Mafia Mamma review – Toni Collette sells wacky empty-nester mob comedy hard

Not even the fierce wattage of Toni Collette’s talent can light up this hokey crime comedy, a kind of wacky mobster spin on the idea of the unhappy American woman finding herself and learning to love again in a luxury Euro-tourist paradise; Mafia Mamma Mia: Here We Go Again, perhaps. It’s directed by Catherine Hardwicke from a story idea by French author and film-maker Amanda Sthers, who gave us Madame – another film into which Collette tried valiantly but unsuccessfully to breathe some life.

Here she plays Kristin, an empty-nester whose son has just gone away to college; she is bored and unfulfilled by her job as a big pharma PR, and her husband turns out to be a cheating slimeball. Then she receives news that her Italian grandfather has just died on his Lazio estate bequeathing her full control of his “winery” business. Intrigued and in need of a change of scene, Kristin hops on the next flight to Italy and even at the airport has a flirtatious encounter with a hunky pasta-maker called Lorenzo (Guilio Corso). But when a shootout breaks out at her grandfather’s funeral, Kristin learns the awful truth: she has inherited a crime family.

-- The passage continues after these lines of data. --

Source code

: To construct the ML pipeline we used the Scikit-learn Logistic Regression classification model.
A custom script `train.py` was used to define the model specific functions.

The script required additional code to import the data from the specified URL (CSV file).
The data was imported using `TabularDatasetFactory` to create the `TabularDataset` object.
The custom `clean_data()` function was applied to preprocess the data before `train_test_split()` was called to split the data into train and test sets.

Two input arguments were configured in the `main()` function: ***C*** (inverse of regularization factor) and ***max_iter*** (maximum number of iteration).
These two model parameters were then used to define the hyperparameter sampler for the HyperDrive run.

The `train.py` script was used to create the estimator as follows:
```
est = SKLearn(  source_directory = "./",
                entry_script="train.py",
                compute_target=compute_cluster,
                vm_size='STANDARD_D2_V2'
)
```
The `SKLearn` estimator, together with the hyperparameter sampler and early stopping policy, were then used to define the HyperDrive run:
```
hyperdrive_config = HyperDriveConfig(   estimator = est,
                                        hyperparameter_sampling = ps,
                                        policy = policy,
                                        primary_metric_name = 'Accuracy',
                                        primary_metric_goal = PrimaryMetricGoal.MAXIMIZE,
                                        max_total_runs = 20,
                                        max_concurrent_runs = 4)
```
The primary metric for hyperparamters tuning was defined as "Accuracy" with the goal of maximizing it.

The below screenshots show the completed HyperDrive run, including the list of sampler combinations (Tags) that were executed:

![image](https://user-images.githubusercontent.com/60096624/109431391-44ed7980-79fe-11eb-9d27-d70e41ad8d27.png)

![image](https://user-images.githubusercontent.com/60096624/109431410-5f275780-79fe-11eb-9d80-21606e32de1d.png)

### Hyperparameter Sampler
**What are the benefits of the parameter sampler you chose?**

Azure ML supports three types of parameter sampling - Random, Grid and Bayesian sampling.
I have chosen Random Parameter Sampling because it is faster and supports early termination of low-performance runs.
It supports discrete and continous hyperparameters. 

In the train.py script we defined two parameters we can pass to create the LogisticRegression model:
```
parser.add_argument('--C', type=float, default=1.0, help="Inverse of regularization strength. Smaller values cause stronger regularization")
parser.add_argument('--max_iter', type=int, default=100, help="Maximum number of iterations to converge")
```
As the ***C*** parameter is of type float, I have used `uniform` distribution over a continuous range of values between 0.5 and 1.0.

Collette’s gift for comedy is always welcome and she sells this movie very hard, like the impeccable professional she is, and it’s a nice enough premise for an undemanding comedy. But frankly Collette is let down by Monica Bellucci’s very torpid and disengaged performance as her late grandfather’s mysterious private secretary, and the woman who looks as if she has been the one really pulling the strings. Bellucci looks as if she is thinking about something else in every scene. It isn’t long before you’re doing the same.

• Mafia Mamma is released on 17 November on Prime Video.